— start PROVIDED PASSAGE —

Luisa Graff was born in Lima, Peru, and escaped to the United States after a political coup there. At 14, when she landed in Colorado Springs, it took her only a few months to get a job. Ed Megel had been selling Graff’s family’s emeralds at his jewelry store here, and with determination, she began working there at 15. Now, at an age she’d prefer to keep to herself, Graff is married to her “soulmate,” Matt Coleman, whom she met before she learned English. “He says I was a lot quieter back then,” she joked. Together they have five children and six grandchildren.
How did you end up in Colorado Springs?
My father was American, a metallurgist/engineer. My father founded and developed three mines. In the late 1960s, [Juan Velasco Alvarado] became a dictator. Soldiers came to my house and took my father away. Later, the soldiers came back to let us know “The ugly American” had abandoned us, and as Peruvians, we couldn’t leave. Whenever there’s a coup, people cannot leave the country, because they do not want the wealth to leave.
I escaped later. I’m a child of war. I lived through civil revolution. I escaped by myself. I went to Panama, changed identities and went to Costa Rica, where I met my dad. He brought me to America. My mother escaped later. We never lived as a family unit again. The only thing that we saved was our jewelry. Jewelry has so many different values to me. The history with my parents, and the fact that it was the only thing we escaped with. It helped us get started in America. My sister escaped with my auntie when the coup first started, and that’s what put us on the Black List, sadly. Obviously, we were all touched by it; nobody goes unscathed in dictator coups. A little shop downtown would sell our emeralds on consignment. I became the first female gemologist in the state.
Talk about your store.

— end PROVIDED PASSAGE —
— start ENTRIES PROVIDED —

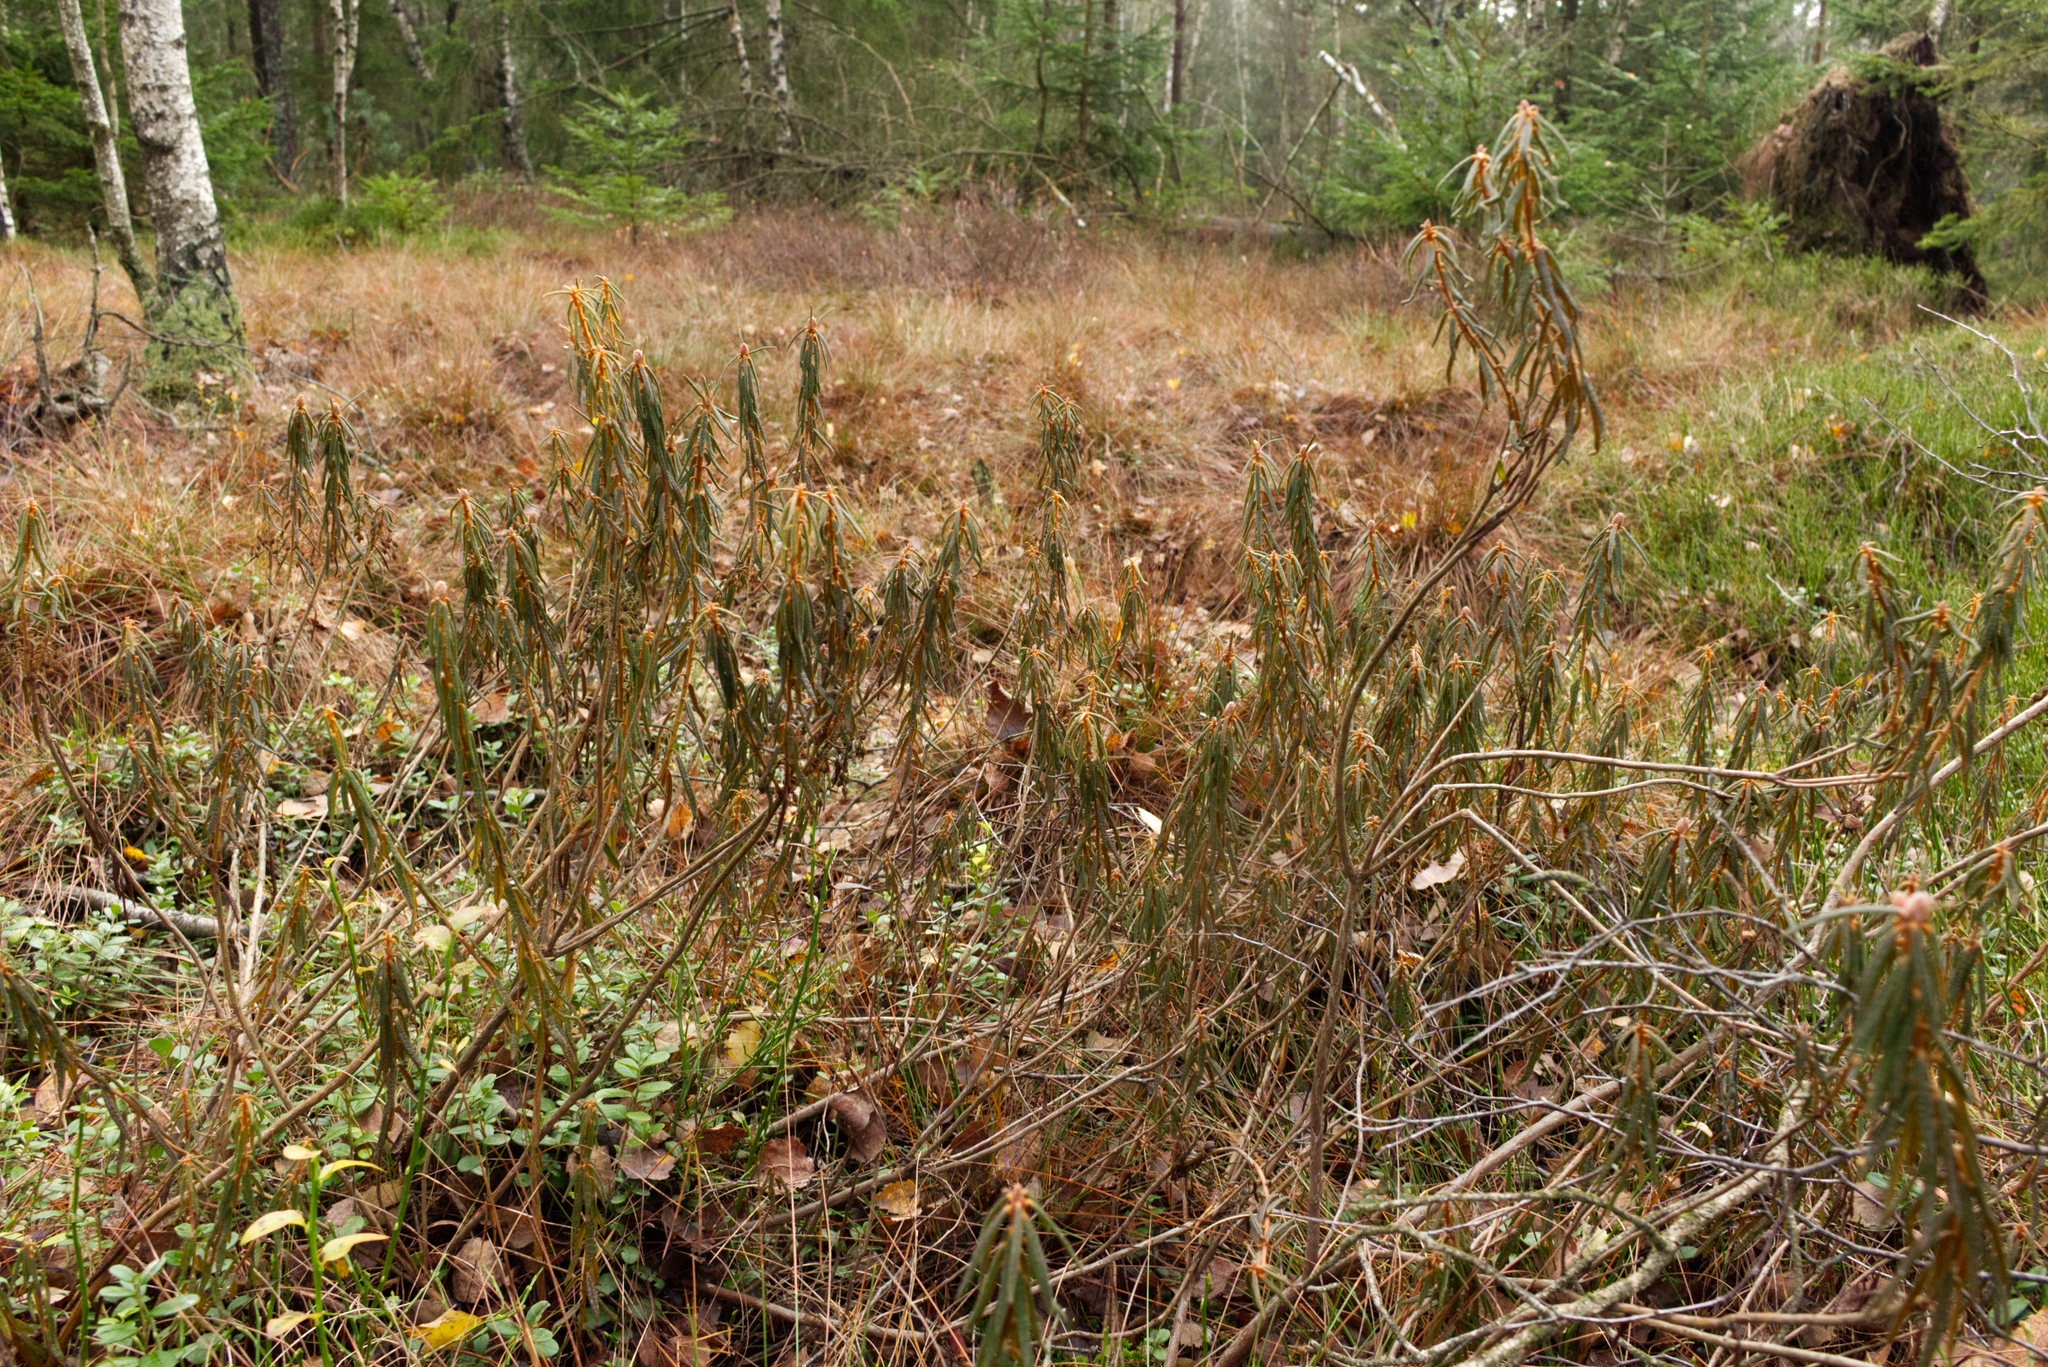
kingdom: Plantae
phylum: Tracheophyta
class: Magnoliopsida
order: Ericales
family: Ericaceae
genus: Rhododendron
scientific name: Rhododendron tomentosum
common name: Marsh labrador tea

— end ENTRIES PROVIDED —

■ REQUIRED WORK:
1 - Decide whether each statement agrees with the interview with Luisa Graff. Answer yes or no, and quote the words of the interview that settle it. (a) Graff began working at Ed Megel's jewelry store at 15. (b) Graff escaped Peru together with her mother. (c) Graff and Matt Coleman have five grandchildren.
2 - Carry on the interview with Luisa Graff from the last line shown.

■ RESULTS BY TASK:
1 -
(a) Yes: "she began working there at 15."
(b) No: "I escaped by myself." and "My mother escaped later."
(c) No: "Together they have five children and six grandchildren."

2 -
We are a full-service jewelry store that believes in Colorado Springs, gets involved with fundraisers and wants to make a difference here, where our families are. Our store is more than 8,000 square feet in size with three full-time master jewelers and 15 designers and gemologists. We are in total, 25 individuals committed to making a difference and serving with integrity.
How did your career grow?
As time went on at Mr. Megel’s, I became a minority partner in that venture. I went out on my own during the holidays of 1999 and opened up in the Centennial Commons Shopping Center. I was there until July 2011 when I had the opportunity to move here [5901 N. Nevada Ave.].
How has your location been for business?
I have always believed that when you do the right thing, you will be blessed. So it is with this location. Many of my Rotarian friends thought I had lost my mind when I moved here because it was still a dirt road, but I wanted to reclaim the land and do something beautiful. I wanted the area around UCCS to improve so that it would benefit UCCS. (Education is such a big part of our future.) The first six months were tough, as the road was being finished, but in 2012, we grew tremendously, 37 percent. I think the visibility from the highway helped. People who come in to see us expect great service, quality and great selection, as those are our trademarks, but probably their biggest surprise is our great prices.
“We are committed to making a difference and serving with integrity.”
[/pullquote]Which holiday at Luisa Graff Jewelers does the best in business?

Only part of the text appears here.